Because if we in America have reached the point in our desperate culture where we must murder children, no matter what reason or what color, we don’t deserve to survive and probably won’t. ?• Timothy B. Tyson.
The Emmett Till death situation changed a lot of lives in 1955 till this day. There has been many situations where African-American kids or young men have been killed for small things. The cause of all this is lynching and de facto segregation. A few effects are major. Forces people to acknowledge at racism when his mother had an open casket of him, helped black community unite as a black people, and has powerful influence on the world today.
By law it was illegal to have an open casket , but his mom was determined to have it. One of the reasons they didn’t want her to open the casket was because of the stench, because of the smell. She said it herself, she wanted to world to see what those men had done to her son because no one would have believed it if they didn’t the picture or didn’t see the casket. No one would have believed it. When they saw what happened, this motivated a lot of people that were standing, what we call “ on the fence,” against racism. It encouraged them to get in the fight and do something about it. Many say that that was the beginning of the civil rights era. We as African-Americans or black people were already fighting for equality , yet this helped bring together the whole nation. Including whites, Jews, Italians, and even Irishmen jumping in the fight, saying that racism was wrong. Legally colored people were freed In 1863 , but throughout the world we are still in search of equality til this day.
After the lynching of Till and his killer being let off this started a monumentis movement. The momentum and mobilization that followed Till’s murder fed the next stage of the movement. One hundred days after his death Rosa Parks refused to give up her seat to a white passenger on a Montgomery city bus and was arrested for violating Alabama bus segregation laws. Which soon lead to a calling for a citywide bus boycott in which affected the world. Coming only one year after the Supreme Court’s landmark decision in Brown v. Board of Education mandated the end of racial segregation in public schools, Till’s death provided an important catalyst for the American civil rights movement. Till’s lynching united in grief, solidarity and anger the black communities of Mississippi and Chicago. For many years nearly 200 anti lynching bills were presented to the congress and they were all turned down or blocked. The lynching Emmett gave the NAACP a much better vehicle for its anti-lynching campaign.

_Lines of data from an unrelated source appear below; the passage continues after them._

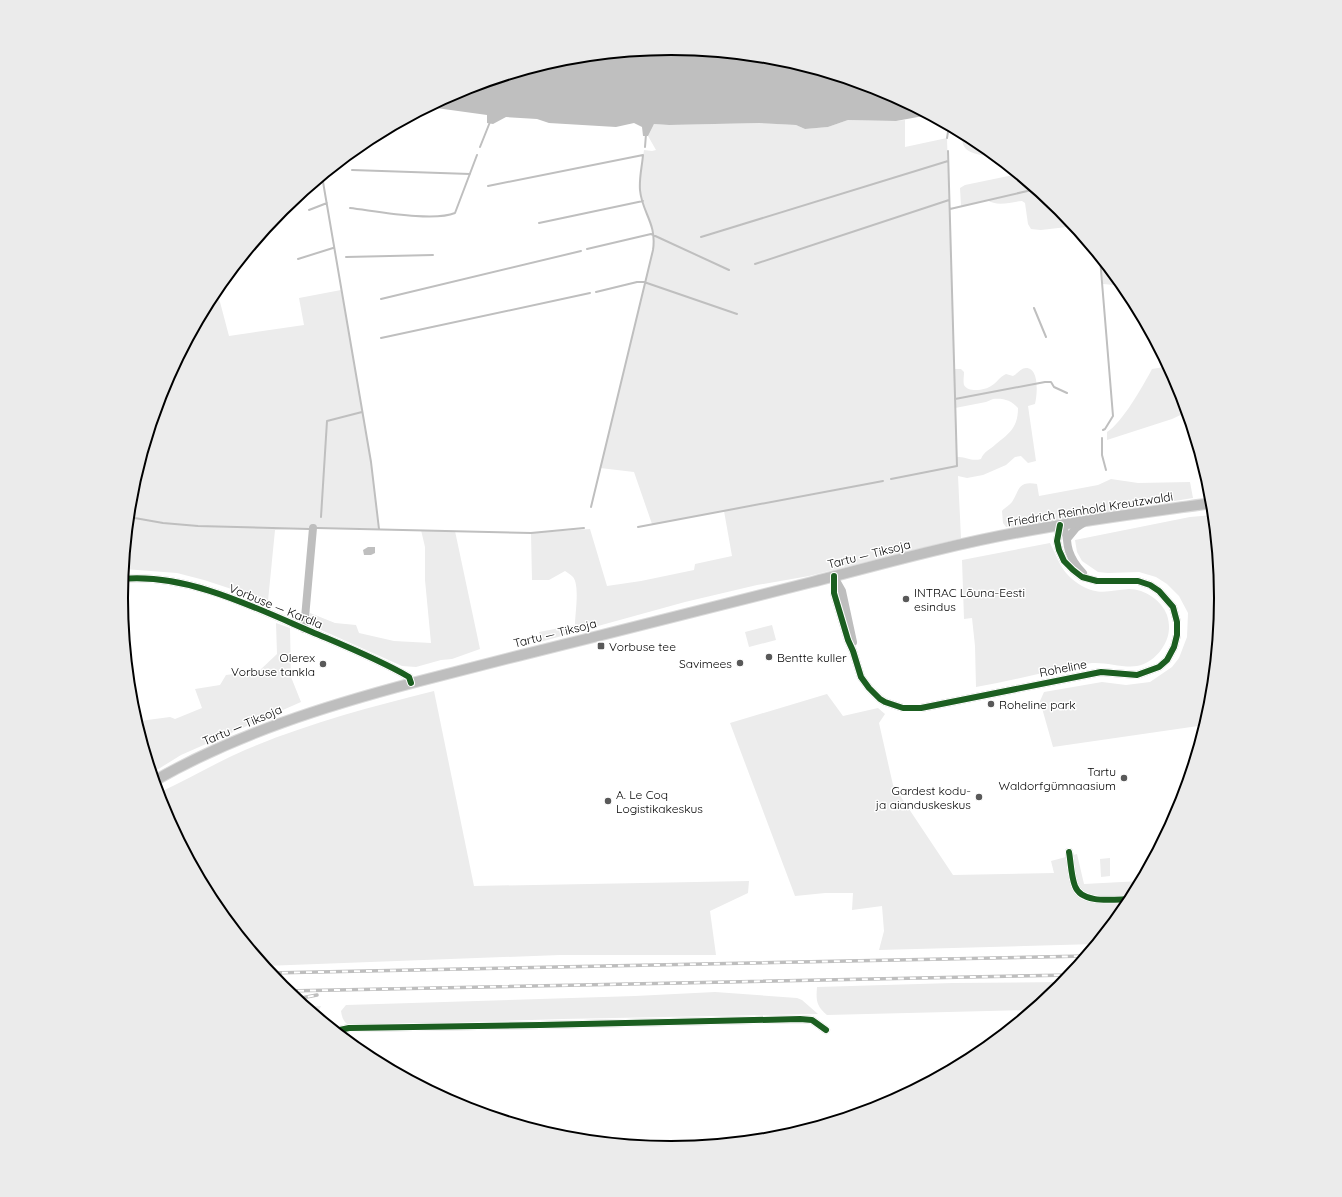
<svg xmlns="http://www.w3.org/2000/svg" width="1342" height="1197" viewBox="0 0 1342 1197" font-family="Quicksand,sans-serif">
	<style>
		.green { fill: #ececec; fill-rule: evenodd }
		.water { fill: #bfbfbf }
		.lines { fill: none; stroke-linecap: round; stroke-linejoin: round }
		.stream { stroke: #bfbfbf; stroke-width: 2 }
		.major-casing { stroke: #dbdbdb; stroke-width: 12 }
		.minor { stroke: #bebebe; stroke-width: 8 }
		.major { stroke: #bebebe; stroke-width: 10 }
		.rail-casing { stroke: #bebebe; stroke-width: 3.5 }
		.rail { stroke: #fff; stroke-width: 2; stroke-dasharray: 6; stroke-linecap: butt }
		.cycleway-casing { stroke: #fff; stroke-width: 8 }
		.cycleway { stroke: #1b5e20; stroke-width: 6 }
		.poi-dot { fill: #595959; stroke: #fff; stroke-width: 1.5 }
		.labels { text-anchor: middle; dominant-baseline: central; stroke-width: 3; stroke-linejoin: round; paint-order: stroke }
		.street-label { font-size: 12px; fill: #000; stroke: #fff }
		.poi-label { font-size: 12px; fill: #000; stroke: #fff; text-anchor: start }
		.rim { fill: none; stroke: #000; stroke-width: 2 }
	</style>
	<rect width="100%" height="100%" fill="#fff"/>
	<!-- green -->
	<path class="green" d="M848,120L896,121L905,120V147L947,138L954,369H961L964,372C964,376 963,382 964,385C968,393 986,390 991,386C998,382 998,378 1006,374L1013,376C1017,374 1021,368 1026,368C1040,368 1037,396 1035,404L1028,406L1036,461L1028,463L1021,456L1015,457L1006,465L983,475L967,478L958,476L961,538L809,576L757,585L685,602L540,642L539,632L575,625C575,613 580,586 573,577C571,575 568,573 565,571L549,580H532L531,533L590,529L607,586L641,581L694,570L695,564L732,556L724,511L652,524L634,472L600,468L653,250C657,223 642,213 640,190C639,178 642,163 644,150L652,151L656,150L648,136L654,124L669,125L759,123L796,125L805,129L828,127ZM993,399C1003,398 1011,400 1018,408C1018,427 1010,433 996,444C990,450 984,451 981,459C971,462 966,456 957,457L955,408L986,402Z
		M961,133L977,141L995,156C988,157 971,154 966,149C962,145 962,138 961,133Z
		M1018,174L1060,209L1099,257L1067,227L1041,230L1031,229L1028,224L1025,203L1022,201C1011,202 997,207 987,200L961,206L960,188L965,185Z
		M1100,258L1124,286L1103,284Z
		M341,290L371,462L379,529L309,528L275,530L268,601L204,580L177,573L124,569L131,491L162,388L213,292L220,302L229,336L304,325L299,298Z
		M1164,367L1168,370L1169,385L1174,391L1180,390L1187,412L1172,419L1107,440V432C1122,423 1143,386 1152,369Z
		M1111,479L1138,483L1190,482L1193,498L1013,527H1006L1003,523L1002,511C1005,507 1009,506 1012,502C1020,489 1018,481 1037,484L1039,496L1098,485Z
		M1213,515L1221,599L1211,706L1205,725L1053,747L1040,701L1044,692L1102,682L1126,685L1150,682L1172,667L1179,658L1187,637L1188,613L1179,596L1167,584L1156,577L1139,572L1108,573L1098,572L1082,561L1077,552L1075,540L1190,517Z
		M421,530L455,531L480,649L452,659L441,660L416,667L402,666L310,625V613L335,623L356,625L359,633L394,641L431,643L425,580V547Z
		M1050,543C1060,563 1062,574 1082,586C1100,596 1111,590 1129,589C1145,589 1162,601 1167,615C1171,628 1169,639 1161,650C1156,657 1146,665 1137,666C1123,668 1106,662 1092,663C1080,664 1068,668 1056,670C1029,676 1003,682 976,687L975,646L972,618L964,619L962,560Z
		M276,623L290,628L291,677L301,702L181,755L152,773L138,727L140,721L170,717L175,719L202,708L195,689L220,685L226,675L259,671L277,654Z
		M772,625L776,640L749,647L745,632Z
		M434,691L474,886L749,881L748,893L710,911L716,955H560L264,966L213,904L162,809L158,793C187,780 215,763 245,750C306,724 370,707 434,691Z
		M827,694L843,716L878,708L885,714L879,723L893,785L953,875L1054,873L1051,861L1077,854L1084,884L1141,881L1129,905L1096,944L879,950L884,931L882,906L852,910L853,893H825L795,896L730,723Z
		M1110,858V876L1101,877L1100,859Z
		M1065,982L1060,988L1033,1010L827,1015C816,1006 816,1000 817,987L953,983Z
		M715,992L797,998L802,1000L818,1014L562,1019L352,1026C344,1024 342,1018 341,1011L346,1005L635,996Z
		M321,1006L316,1016L305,1007Z"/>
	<!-- water -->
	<path class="water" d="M671,48L779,59L882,90L929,115L896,121L848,120L828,127L805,129L796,125L759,123L669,125L654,124L648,136H643L642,127L634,123L616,127L549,123L537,119L506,117L493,124L487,123V115L429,107L461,90L564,59Z
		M368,547H375V553L371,555H364L363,550Z"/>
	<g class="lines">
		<!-- stream -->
		<path class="stream" d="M947,138L949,126
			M480,147L490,122
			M645,147L646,134
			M352,170L470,174
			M322,176L371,462L379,529
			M488,186L643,155C642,167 639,178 640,190C642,213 657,223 653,250L591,507
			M350,208C376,211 433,222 455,213L477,155
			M950,209L1036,189
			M309,210L327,203
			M539,223L643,201
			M701,237L948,161
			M587,249L651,234L729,270
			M346,257L433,255
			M1100,258L1113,416L1105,429L1103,430
			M298,259L333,248
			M755,264L949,200
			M596,292L637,282H644L737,314
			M381,299L581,251
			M1034,308L1046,337
			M381,338L590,293
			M955,399L1045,382H1051L1054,387L1067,393
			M1102,438V455L1106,470
			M891,479L957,466L948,151
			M129,517L163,523L198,526L309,529
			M321,517L327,421L362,412
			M638,527L883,481
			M317,528L531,533L584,528
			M124,568V569"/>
		<!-- major casing -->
		<g class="major-casing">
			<path id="major" d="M154,781C236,734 325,706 416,682C477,666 537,651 598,636C669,618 741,600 812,582C888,562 965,541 1043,528C1099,518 1156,511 1212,503"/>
		</g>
		<!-- minor -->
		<path class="minor" d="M1060,525C1070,536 1065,539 1069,551C1072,560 1077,567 1083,573
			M1067,539L1076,528L1085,522
			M834,576V593L848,640L853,651L861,677L869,688L880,699L885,702L903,708H921L1101,672L1137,675L1159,667L1167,660L1174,647L1177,635V622L1173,607L1159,591L1150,585L1138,581H1097L1082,577L1073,570L1064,561L1059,550L1057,541L1060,525
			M834,577L842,591L853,642
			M122,579C186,573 254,607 312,632C345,646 378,659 409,677L411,683
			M304,629L313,528
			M1069,852C1071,863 1071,876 1075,886C1082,905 1115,899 1132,899
			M335,1031L349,1028L540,1025L800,1019L812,1020L826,1030"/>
		<!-- major -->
		<use href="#major" class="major"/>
		<!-- rail casing -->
		<g class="rail-casing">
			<path id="rail" d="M270,973L1086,956
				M286,991L1071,975
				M296,999L317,995"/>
		</g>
		<!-- rail -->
		<use href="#rail" class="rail"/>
		<!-- cycleway casing -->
		<g class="cycleway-casing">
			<path id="cycleway" d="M834,576V593L848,640L853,651L861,677L869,688L880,699L885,702L903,708H921L1101,672L1137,675L1159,667L1167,660L1174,647L1177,635V622L1173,607L1159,591L1150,585L1138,581H1097L1082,577L1073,570L1064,561L1059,550L1057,541L1060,525
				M122,579C186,573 254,607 312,632C345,646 378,659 409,677L411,683
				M1069,852C1071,863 1071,876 1075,886C1082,905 1115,899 1132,899
				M335,1031L349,1028L540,1025L800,1019L812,1020L826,1030"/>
		</g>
		<!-- cycleway -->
		<use href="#cycleway" class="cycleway"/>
	</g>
	<!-- markers -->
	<g class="poi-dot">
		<circle cx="906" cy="599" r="4"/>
		<rect x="597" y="642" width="8" height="8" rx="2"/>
		<circle cx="769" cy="657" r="4"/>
		<circle cx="740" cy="663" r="4"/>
		<circle cx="323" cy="664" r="4"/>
		<circle cx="991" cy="704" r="4"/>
		<circle cx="1124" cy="778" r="4"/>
		<circle cx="979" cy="797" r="4"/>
		<circle cx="608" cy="801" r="4"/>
	</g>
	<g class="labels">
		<!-- street labels -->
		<g class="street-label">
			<text transform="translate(1090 509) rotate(-9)">Friedrich Reinhold Kreutzwaldi</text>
			<text transform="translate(869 554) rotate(-14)">Tartu — Tiksoja</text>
			<text transform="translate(276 606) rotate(22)">Vorbuse — Kardla</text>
			<text transform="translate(555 633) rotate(-14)">Tartu — Tiksoja</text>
			<text transform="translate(1063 668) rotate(-11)">Roheline</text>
			<text transform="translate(242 725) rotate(-23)">Tartu — Tiksoja</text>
		</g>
		<!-- poi labels -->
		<g class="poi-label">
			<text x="914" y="592">INTRAC Lõuna-Eesti<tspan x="914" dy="14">esindus</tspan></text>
			<text x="609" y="646">Vorbuse tee</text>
			<text x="315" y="657" text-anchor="end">Olerex<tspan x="315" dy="14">Vorbuse tankla</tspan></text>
			<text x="777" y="657">Bentte kuller</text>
			<text x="732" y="663" text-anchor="end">Savimees</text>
			<text x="999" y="704">Roheline park</text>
			<text x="1116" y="771" text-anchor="end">Tartu<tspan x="1116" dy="14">Waldorfgümnaasium</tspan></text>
			<text x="971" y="790" text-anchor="end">Gardest kodu-<tspan x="971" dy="14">ja aianduskeskus</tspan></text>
			<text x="616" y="794">A. Le Coq<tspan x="616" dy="14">Logistikakeskus</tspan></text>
		</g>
	</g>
	<!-- crop -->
	<path d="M0 0H1342V1197H0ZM128 598a543 543 0 1 1 1086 0a543 543 0 1 1-1086 0Z" fill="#ebebeb" fill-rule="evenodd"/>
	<path class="rim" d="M128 598a543 543 0 1 1 1086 0a543 543 0 1 1-1086 0Z"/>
</svg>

Sixty years later, at a time when race relations are once more at the front of the American minds, Till’s name is still invoked as a reminder of the worst consequences of ignoring the problem. Not coincidentally, his story has inspired a resurgence of interest from historians and scholars. Emmett Till is historical figure around the world. His casket got donate to the Smithsonian people are going to come from all over the world. They’re going to view this casket, and they’re going to ask questions. “ What’s the purpose of it?” Young kids will get a chance to hear the story. Then they’ll be able to… perhaps, a lot of these young kids perhaps, they will dedicate their lives to law enforcement or something like that. They will go out and do their best to help the little guys that can’t help themselves. Because in Mississippi, in 1955, we had no one to help us, not even the law enforcement. No one to help us. I hope that this will inspire our younger generation to be helpers to one another. Said in an interview by his cousin Simeon Wright.
Now during this time we are going through modern day lynchings. With the police killing blacks and getting away with it. We have came a long way in history as a people , but we have to keep fighting for equality. Like Mr. Wright said it start with the younger generation. We need to fight to get a better population of black lawyers, judges, congress, etc. This would make people like Mamie Till and her family proud.